■ **Assignment**
Your answer should consist of the lines in the data below that contain "semi".

═══ Data for analysis ═══

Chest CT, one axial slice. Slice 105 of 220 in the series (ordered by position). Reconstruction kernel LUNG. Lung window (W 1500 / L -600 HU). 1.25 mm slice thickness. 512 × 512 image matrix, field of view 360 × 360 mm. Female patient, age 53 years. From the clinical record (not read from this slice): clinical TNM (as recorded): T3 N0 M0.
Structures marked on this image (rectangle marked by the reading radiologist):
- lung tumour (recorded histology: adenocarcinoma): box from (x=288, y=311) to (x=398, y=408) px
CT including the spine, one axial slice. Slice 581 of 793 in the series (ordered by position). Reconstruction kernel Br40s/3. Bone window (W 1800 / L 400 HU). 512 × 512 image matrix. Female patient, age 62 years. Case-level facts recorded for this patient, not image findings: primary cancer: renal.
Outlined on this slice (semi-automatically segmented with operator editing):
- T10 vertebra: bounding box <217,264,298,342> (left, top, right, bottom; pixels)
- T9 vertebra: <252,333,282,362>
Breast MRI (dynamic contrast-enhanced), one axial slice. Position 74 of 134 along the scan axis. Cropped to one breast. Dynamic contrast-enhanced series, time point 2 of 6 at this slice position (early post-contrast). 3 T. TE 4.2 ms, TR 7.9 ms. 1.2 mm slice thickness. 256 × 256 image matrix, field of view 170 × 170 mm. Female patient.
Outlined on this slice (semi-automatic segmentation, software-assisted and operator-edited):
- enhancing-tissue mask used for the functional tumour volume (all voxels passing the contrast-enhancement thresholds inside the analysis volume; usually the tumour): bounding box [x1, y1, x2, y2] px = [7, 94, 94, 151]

═══

■ **Exercise result**
Outlined on this slice (semi-automatically segmented with operator editing):
Outlined on this slice (semi-automatic segmentation, software-assisted and operator-edited):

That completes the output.